Le chat botté
s’engagea dans la rue Saint-Denis, tourna à droite sur le quai de la Mégisserie pour atteindre le Louvre. L'armée avait pris position le long des berges et devant les ponts. Ils durent s’arrêter à un contrôle. Delormel noua son écharpe tricolore sur son bedon, descendit, se présenta, ils continuèrent à rouler vers la cour des Tuileries. Les voitures s’embouteillaient devant la grille. Ils patientèrent, entrèrent enfin, se rangèrent, payèrent des grenadiers pour décharger leurs caisses. Il ne pleuvait plus. Les Tuileries se retranchaient. Des petites escouades avaient été dépêchées avec des chariots et des paniers pour se fournir aux magasins de vivres disséminés dans tout Paris. Un réseau serré de barricades aurait suffi aux rebelles s’ils voulaient affamer le château, mais non, ils se contentaient de paroles et d’embuscades aux carrefours pour chiper trois terrines. Dans la cour, dans les jardins, sous les fenêtres de l’Assemblée, circulaient maintenant des poulardes et des tonneaux aussitôt mis en perce. L'aube pointait. Treize mille rations de pain, dix mille de viande, cinquante pièces de vin et d’eau-de-vie avaient déjà été distribuées et beaucoup s’enivraient. Le vieux général Berruyer aux mèches blanches faisait quand même manœuvrer ses bataillons jacobins sur la terrasse des Feuillants. Très excitée par ce tintamarre et ce mouvement, Madame Delormel prit place dans les tribunes du public, et elle fit grande impression auprès des autres femmes avec son costume de garçon; pendant qu’on la félicitait du déguisement, en bas des gradins de velours vert, près de la tribune vide, on déballait des jambons fumés qu’un député des Pyrénées tranchait au sabre.
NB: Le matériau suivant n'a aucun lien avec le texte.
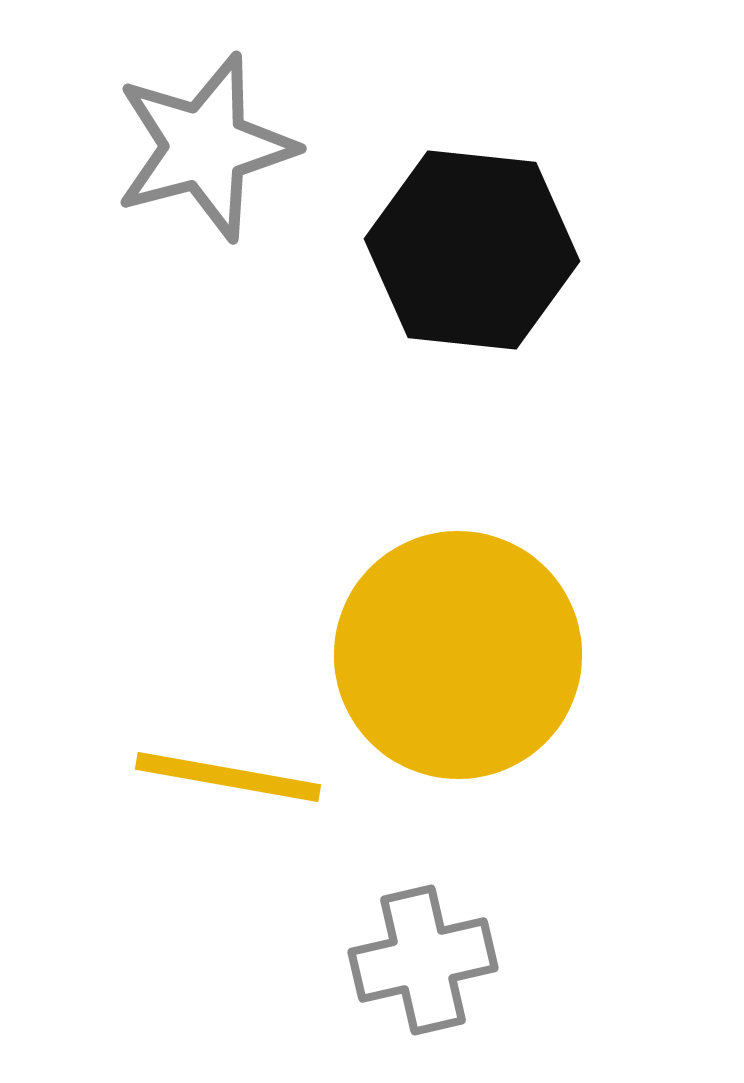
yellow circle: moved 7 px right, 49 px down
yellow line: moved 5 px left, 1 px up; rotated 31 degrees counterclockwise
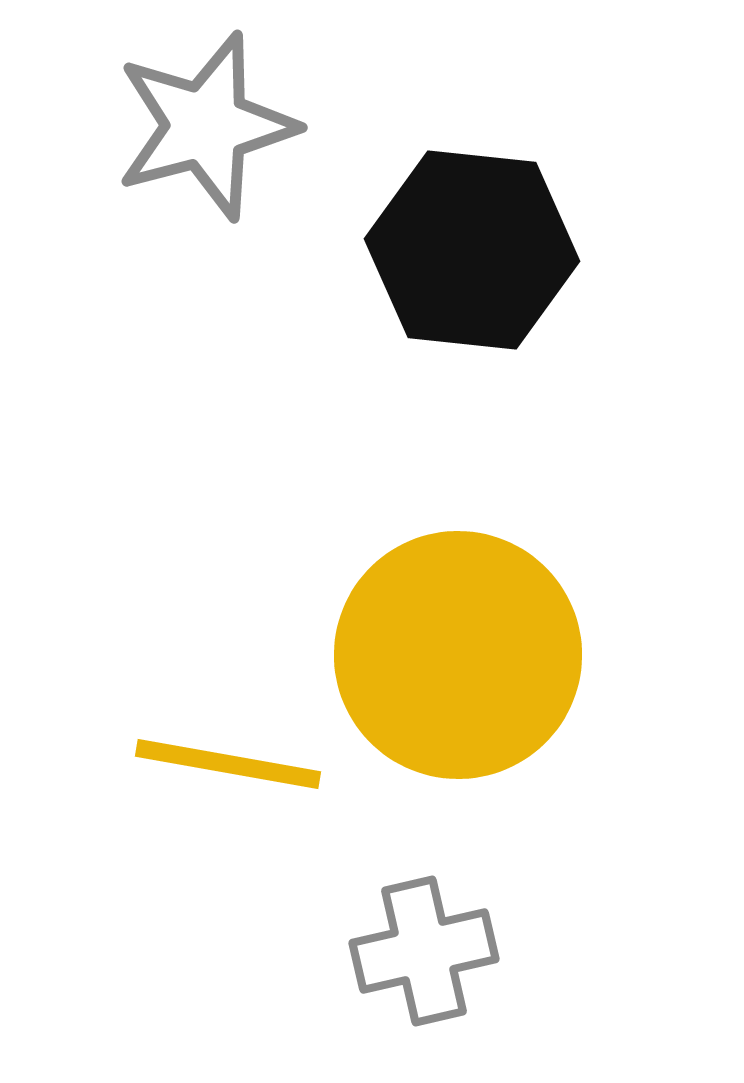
gray star: moved 1 px right, 21 px up
yellow line: moved 13 px up
gray cross: moved 1 px right, 9 px up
Buonaparte s’est éclipsé au milieu de la nuit. A l’ Hôtel de la Liberté il a endossé l’un de ses nouveaux uniformes, sur des culottes de peau empruntées au comédien Talma qui lui donne des billets de théâtre. Il n’a pas de plumet à son bicorne, juste une ganse jaune et une cocarde, et des galons en laine puisque l’ordonnateur des armées ne lui a pas attribué de fil doré. Il revient aux Tuileries sur le cheval blanc confisqué à Saint-Aubin, mais à cause de sa tenue militaire il s’écarte du Palais-Royal, remonte au grand trot sur les boulevards avant de retrouver les quais de la Seine après un long détour sans incident. Quand il entre au Comité de salut public, Barras est assailli par une nuée de représentants auxquels il fait face avec un sourire amusé :
— Il faut négocier, citoyen général.
— Non.
— Les sections sont prêtes à négocier.
— Non.
— Mais si, Barras, mais si ! Les rebelles sont divisés.
— Qu’en sais-tu ?
— C'est une évidence. Ils s’épuisent en discours. S'ils étaient d’accord ils nous auraient déja attaqués et la Convention serait tombée aux mains des royalistes.
— Non ! répète pour la troisième fois Barras. Vous avez voté, vous m’avez confié notre défense, alors laissez-moi agir comme bon me semble et allez vous asseoir à l’Assemblée. A chacun son métier.
Un adjudant général arrive essoufflé, il ôte son chapeau et prévient :
— La Convention va être attaquée à quatre heures !
— Quatre heures du matin ? s’amuse Barras. Les bourgeois dorment, à une heure pareille, et la pluie se remet à tomber, vous l’entendez sur les vitres ? Les bourgeois n’aiment pas se mouiller.
Les autres ne rient pas. Ils pressentent un drame dont ils seront les acteurs navrants. Ils se sauvent néanmoins l’un après l’autre, en silence, sans oser répliquer à Barras qui reste seul avec Buonaparte :
— Il faut s’assurer que les rebelles des deux rives n’établissent pas leur jonction pour donner l’assaut.
— Bien sûr, citoyen général, dit Buonaparte.
— Et nous devons nous concentrer.
— Bien sûr.
— Les canons ?
— Je les attends.
— Qui s’en charge ?
— Un capitaine de chasseurs qu’on m’a recommandé.
— Tu as confiance en lui ?
— Il réussira. J’ai oublié son nom mais il réussira. Il m’a fait très bonne impression, il n’a pas besoin qu’on lui rabâche les ordres. Il est rapide.
— De toute façon, les sectionnaires ne sont pas des soldats, il suffira de tirer en l’air pour les disperser comme de la volaille. Ce sont des muscadins de Pompée : ils ont peur qu’on les égratigne et d’abîmer leurs minois.